L’instance onusienne invite le Népal à prendre une série de mesures pour empêcher que ces crimes ne se reproduisent, notamment en étendant la prescription pour les cas de viol. « Le Népal a récemment porté de 35 jours à un an le délai de prescription pour signaler un viol. Cette décision montre que, bien que cette modification législative soit la bienvenue, elle est encore insuffisante si le Népal veut respecter les normes internationales en matière de droits humains », a ajouté Mme Rodríguez-Bronchú.
LENDEMAINS INCERTAINS
TRIAL International avait demandé au Comité de soutenir Fulmati Nyaya dans sa quête de justice. Grâce au CDH, elle a retrouvé espoir : « Je suis très heureuse que l’ONU m’ait donné raison. C’est comme si enfin quelqu’un m’avait entendue ; c’est pour cela que ça fait du bien », a dit la jeune femme. Cependant, elle est consciente des défis qui l’attendent. « Je ne sais pas quand ni comment le gouvernement népalais mettra en œuvre la décision de l’ONU, mais j’espère qu’il finira par le faire. Je veux qu’une enquête en bonne et due forme soit menée sur mon cas. Je veux à nouveau me sentir comme je l’étais avant ce qui m’est arrivé. »
CONTEXTE
En 2002, alors âgée de 14 ans, Fulmati Nyanya est arrêtée par des membres de l’armée royale népalaise ainsi que des Forces armées de la police, et conduite dans une caserne.

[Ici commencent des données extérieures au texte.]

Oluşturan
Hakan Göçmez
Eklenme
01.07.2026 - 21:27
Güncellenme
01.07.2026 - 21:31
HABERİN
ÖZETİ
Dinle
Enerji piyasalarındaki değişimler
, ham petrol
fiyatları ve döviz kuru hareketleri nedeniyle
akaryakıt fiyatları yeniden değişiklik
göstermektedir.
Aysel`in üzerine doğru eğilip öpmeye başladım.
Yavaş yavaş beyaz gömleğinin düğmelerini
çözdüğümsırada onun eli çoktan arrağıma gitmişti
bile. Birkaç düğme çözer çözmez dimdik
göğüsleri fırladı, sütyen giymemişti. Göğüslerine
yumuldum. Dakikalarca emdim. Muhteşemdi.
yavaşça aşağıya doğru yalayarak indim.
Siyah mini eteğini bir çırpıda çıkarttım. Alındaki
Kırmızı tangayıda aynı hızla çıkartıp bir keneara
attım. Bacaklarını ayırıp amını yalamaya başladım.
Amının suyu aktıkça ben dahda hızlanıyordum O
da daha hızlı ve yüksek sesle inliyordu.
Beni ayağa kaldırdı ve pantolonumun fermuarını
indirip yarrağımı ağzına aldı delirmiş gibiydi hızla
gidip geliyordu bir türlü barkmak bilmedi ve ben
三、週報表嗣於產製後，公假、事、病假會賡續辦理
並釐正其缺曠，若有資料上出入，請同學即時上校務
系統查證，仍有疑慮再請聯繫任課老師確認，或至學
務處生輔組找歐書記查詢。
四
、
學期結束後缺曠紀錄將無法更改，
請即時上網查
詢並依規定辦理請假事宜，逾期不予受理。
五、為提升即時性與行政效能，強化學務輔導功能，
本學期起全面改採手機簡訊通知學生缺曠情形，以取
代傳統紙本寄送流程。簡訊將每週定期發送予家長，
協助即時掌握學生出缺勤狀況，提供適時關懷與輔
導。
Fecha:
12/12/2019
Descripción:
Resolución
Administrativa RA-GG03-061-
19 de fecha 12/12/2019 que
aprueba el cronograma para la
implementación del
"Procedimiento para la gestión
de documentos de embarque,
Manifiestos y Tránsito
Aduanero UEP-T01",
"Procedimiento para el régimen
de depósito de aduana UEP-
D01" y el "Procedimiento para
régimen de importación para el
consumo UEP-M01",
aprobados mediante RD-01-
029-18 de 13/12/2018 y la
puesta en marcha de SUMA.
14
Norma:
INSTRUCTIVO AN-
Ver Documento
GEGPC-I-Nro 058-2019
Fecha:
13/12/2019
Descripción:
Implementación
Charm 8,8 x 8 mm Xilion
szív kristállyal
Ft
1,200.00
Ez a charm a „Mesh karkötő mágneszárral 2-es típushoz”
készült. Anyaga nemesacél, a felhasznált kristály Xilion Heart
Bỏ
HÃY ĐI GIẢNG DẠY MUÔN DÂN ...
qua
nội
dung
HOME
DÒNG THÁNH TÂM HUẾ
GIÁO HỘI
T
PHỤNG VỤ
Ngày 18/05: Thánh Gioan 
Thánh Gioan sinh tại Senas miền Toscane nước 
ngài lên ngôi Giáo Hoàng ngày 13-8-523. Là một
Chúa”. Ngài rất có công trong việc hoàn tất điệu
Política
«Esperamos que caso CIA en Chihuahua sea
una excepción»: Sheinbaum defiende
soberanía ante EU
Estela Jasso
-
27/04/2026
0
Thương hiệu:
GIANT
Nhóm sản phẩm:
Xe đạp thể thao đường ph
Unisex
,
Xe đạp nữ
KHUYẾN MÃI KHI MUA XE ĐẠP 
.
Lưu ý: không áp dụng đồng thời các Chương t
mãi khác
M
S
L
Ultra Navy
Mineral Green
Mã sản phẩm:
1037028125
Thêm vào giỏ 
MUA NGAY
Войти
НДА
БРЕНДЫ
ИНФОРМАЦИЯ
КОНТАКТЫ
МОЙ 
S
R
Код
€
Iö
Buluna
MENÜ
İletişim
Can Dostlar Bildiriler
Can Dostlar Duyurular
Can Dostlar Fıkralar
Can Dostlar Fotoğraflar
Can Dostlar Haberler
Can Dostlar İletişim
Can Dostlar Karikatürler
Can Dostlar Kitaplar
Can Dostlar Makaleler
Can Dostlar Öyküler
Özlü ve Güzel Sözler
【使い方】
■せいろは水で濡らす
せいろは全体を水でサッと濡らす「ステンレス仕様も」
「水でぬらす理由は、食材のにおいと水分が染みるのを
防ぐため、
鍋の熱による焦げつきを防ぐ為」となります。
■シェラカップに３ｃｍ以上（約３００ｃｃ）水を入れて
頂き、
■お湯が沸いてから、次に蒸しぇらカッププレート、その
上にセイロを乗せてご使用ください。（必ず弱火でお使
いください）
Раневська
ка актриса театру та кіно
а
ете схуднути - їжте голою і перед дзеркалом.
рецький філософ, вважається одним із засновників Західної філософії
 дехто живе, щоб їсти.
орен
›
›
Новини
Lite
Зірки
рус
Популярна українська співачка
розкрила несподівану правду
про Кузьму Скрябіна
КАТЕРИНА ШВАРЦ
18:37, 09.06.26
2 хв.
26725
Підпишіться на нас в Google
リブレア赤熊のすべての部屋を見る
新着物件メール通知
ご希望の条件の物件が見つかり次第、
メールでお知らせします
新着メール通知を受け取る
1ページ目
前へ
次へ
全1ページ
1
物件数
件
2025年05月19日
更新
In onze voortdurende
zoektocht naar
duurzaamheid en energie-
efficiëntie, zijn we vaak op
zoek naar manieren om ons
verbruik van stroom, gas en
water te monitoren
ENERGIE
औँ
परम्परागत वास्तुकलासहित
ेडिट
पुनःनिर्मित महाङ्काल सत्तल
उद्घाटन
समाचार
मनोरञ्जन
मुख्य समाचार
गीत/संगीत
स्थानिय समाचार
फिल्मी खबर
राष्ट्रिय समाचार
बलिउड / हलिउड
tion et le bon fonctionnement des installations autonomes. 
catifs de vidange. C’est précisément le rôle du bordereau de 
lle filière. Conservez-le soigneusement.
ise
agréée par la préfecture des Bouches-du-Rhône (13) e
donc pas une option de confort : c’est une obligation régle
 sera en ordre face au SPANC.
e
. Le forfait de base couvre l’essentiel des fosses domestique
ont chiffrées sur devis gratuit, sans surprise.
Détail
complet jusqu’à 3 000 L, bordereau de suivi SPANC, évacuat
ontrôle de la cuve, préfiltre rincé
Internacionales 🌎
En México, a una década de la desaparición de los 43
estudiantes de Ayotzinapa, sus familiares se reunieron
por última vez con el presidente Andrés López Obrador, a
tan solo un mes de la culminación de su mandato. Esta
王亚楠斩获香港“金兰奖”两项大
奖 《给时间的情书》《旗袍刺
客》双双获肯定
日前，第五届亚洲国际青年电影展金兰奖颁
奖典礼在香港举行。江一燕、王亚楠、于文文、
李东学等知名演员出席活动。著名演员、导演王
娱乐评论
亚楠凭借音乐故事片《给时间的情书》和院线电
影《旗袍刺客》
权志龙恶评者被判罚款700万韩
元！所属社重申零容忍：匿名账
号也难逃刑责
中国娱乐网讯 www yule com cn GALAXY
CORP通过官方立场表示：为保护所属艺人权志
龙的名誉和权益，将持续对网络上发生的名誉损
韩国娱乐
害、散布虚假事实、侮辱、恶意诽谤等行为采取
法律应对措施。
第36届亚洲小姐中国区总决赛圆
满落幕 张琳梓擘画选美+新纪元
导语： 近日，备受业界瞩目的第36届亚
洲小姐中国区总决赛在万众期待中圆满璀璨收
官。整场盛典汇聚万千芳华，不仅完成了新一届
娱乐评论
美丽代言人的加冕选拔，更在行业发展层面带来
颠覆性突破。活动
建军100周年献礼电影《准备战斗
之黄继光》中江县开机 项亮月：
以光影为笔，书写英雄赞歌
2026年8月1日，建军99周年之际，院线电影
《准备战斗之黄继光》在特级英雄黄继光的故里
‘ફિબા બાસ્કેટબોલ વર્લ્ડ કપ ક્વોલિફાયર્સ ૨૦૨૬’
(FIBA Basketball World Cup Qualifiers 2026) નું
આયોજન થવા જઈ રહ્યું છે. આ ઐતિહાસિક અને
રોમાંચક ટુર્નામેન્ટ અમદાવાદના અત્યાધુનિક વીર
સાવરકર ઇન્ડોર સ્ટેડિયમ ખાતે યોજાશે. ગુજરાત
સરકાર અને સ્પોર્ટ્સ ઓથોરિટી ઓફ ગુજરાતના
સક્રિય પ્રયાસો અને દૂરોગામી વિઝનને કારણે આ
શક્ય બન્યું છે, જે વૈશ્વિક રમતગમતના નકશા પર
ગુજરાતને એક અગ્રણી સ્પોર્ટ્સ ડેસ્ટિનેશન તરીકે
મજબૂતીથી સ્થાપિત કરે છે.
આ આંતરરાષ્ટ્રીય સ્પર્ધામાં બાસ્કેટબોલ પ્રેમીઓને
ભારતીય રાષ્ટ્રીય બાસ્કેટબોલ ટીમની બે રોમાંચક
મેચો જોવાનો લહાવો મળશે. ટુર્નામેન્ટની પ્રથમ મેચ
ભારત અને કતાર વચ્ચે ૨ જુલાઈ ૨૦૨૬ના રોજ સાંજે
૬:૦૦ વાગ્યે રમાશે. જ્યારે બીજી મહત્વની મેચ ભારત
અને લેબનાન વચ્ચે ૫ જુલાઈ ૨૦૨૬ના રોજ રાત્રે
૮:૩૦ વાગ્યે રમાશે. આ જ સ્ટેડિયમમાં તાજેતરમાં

La jeune fille issue d’une communauté autochtone y est détenue au secret pendant plus de 6 semaines durant lesquelles elle est soumise à des viols répétés et d’autres formes de violence sexuelle. Elle est également victime de tortures (passages à tabac répétés, maintien prolongé les yeux ont été bandés et les membres menottés, menaces de mort proférées à son encontre). Durant sa captivité, Fulmati Nyaya est en outre soumise au travail forcé et contrainte de signer des aveux reconnaissant son implication dans des activités terroristes. A sa libération, elle est contrainte de tenir les forces de sécurité au courant des mouvements de la rébellion maoïste.